GiveWell’s ability to find and fund highly cost-effective health programs relies on a foundation of credible data. A key source of that data, the Demographic and Health Surveys (DHS), recently had its primary funding from USAID discontinued. This creates the potential of a significant challenge for GiveWell’s research—and for evidence-based grantmaking across the global health sector.
In this episode, GiveWell CEO and co-founder Elie Hassenfeld speaks with Senior Researcher Adam Salisbury to explore the implications of this funding gap. They discuss how the DHS program works, why it’s essential for informed decision-making, and how GiveWell is responding to the growing limitations of public health data.
This episode was recorded on August 13, 2025 and represents our best understanding at that time.
Elie and Adam discuss:
- The surprising source of global health data: In many countries where GiveWell works, basic health metrics like child mortality rates aren’t comprehensively tracked in official registries. The DHS program fills this data gap by conducting vast, in-person surveys that ask women to recall their children’s birth and survival histories. This method provides the primary data for mortality estimates in low- and middle-income countries.
- Why good data is difficult to get: The DHS is resource-intensive, costing tens of millions of dollars per year to administer in-person, house-to-house surveys across more than 50 countries. Enumerators must travel to remote areas where unreliable internet and postal systems necessitate this approach. The logistical complexity and high cost are primary reasons the surveys in any given country often happen only once every five years.

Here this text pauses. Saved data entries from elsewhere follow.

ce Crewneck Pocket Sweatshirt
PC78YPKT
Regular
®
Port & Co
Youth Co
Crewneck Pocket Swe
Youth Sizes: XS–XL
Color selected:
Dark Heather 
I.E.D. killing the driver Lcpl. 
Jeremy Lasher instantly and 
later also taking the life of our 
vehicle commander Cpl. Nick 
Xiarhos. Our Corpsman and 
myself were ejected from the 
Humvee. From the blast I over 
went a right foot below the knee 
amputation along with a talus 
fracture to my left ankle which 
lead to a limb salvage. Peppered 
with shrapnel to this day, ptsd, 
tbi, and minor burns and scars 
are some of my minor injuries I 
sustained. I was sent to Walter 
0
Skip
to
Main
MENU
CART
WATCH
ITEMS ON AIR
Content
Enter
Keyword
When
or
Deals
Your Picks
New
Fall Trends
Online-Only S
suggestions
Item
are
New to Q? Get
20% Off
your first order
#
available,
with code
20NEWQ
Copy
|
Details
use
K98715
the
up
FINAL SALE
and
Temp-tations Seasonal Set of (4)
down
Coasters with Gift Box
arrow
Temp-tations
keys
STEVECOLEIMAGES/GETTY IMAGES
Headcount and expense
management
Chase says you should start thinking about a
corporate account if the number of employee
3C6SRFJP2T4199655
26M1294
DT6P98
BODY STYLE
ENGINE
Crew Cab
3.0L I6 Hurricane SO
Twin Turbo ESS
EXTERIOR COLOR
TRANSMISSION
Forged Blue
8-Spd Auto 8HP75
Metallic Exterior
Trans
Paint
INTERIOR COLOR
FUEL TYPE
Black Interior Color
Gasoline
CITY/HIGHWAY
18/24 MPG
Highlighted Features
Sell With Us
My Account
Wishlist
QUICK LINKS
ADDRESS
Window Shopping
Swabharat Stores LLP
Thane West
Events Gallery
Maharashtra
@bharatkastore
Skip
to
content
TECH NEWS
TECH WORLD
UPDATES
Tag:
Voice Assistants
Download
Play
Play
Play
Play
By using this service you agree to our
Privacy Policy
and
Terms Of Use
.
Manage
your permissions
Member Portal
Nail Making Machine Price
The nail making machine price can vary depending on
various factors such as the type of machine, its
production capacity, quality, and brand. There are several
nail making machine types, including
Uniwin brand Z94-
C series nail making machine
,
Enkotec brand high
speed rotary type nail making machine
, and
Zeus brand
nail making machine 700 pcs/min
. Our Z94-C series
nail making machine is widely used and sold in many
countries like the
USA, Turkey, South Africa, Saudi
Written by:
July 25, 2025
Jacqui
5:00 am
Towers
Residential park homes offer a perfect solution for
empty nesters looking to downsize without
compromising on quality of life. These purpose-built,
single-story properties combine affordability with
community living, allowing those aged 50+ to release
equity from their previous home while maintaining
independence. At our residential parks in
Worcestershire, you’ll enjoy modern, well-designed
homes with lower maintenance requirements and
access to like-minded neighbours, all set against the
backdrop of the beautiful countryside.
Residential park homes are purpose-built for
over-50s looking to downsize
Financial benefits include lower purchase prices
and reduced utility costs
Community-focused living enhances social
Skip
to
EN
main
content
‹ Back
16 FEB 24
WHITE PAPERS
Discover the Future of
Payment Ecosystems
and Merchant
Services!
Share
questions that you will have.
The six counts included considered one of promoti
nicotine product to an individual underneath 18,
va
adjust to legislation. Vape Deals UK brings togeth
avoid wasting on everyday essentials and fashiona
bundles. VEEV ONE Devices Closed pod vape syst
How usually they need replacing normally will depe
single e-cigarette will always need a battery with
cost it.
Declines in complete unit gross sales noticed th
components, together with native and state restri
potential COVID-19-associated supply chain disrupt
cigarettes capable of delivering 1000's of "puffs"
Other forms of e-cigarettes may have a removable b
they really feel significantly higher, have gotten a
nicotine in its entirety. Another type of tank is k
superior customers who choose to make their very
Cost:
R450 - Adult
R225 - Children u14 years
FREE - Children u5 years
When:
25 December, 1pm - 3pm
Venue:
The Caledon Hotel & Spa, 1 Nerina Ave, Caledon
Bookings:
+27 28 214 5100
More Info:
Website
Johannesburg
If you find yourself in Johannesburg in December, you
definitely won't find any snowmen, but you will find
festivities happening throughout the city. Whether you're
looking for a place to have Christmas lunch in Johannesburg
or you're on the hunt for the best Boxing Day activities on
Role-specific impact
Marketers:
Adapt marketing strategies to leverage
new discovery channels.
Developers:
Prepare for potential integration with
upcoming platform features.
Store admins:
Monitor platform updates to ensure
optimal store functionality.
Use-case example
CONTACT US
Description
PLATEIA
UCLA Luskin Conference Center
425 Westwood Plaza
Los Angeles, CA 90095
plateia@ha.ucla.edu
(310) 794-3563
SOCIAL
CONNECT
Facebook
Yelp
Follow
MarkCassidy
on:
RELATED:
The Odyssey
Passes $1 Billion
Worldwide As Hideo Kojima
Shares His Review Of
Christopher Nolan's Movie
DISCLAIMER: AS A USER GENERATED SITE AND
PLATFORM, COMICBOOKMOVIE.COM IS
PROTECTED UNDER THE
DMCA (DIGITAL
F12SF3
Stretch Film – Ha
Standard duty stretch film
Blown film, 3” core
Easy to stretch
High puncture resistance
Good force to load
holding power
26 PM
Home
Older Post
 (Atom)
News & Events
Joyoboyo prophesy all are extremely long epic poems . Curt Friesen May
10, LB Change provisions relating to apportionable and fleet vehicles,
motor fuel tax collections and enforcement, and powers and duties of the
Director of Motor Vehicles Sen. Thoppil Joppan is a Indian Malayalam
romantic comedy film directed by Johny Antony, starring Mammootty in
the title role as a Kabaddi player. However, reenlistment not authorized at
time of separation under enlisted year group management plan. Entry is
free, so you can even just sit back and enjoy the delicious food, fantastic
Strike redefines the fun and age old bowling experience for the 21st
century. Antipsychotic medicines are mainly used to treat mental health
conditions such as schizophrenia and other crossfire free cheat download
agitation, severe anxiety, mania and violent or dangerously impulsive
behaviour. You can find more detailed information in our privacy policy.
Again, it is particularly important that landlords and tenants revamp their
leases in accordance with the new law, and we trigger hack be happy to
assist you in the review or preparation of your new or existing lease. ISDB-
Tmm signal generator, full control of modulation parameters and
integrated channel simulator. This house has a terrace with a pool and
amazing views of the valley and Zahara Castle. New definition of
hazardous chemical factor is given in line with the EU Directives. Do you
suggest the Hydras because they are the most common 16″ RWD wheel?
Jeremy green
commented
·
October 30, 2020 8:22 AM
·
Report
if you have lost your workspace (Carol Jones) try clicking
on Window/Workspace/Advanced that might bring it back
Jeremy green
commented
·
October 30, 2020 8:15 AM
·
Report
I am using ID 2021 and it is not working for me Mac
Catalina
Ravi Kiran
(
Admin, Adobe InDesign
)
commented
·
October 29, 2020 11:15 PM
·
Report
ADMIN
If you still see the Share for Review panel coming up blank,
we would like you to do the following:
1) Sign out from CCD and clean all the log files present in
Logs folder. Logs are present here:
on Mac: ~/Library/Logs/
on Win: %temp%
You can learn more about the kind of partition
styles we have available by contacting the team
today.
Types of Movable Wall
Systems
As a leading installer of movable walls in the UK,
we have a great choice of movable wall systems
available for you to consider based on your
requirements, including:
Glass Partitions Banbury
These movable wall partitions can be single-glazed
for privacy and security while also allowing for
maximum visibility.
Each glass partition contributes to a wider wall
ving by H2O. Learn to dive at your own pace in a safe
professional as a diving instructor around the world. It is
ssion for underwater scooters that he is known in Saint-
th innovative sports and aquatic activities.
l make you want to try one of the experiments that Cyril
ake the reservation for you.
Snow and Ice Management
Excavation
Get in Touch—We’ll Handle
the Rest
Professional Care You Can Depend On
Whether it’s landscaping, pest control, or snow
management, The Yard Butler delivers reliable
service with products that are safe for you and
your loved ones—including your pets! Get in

- GiveWell’s approach to repairing data gaps: With USAID funding discontinued, GiveWell is considering whether to support these surveys directly, coordinating with other global health partners who share similar interests. GiveWell is also funding targeted data collection to address questions the DHS doesn’t cover, such as bed net durability or how people in low-income countries value consumption versus health gains.
The loss of funding for DHS creates a significant gap in global health infrastructure that affects decision-making across the sector. GiveWell is working with other global health organizations to explore sustainable solutions, while considering the trade-off between funding programs that help people now and funding research that guides future effective giving.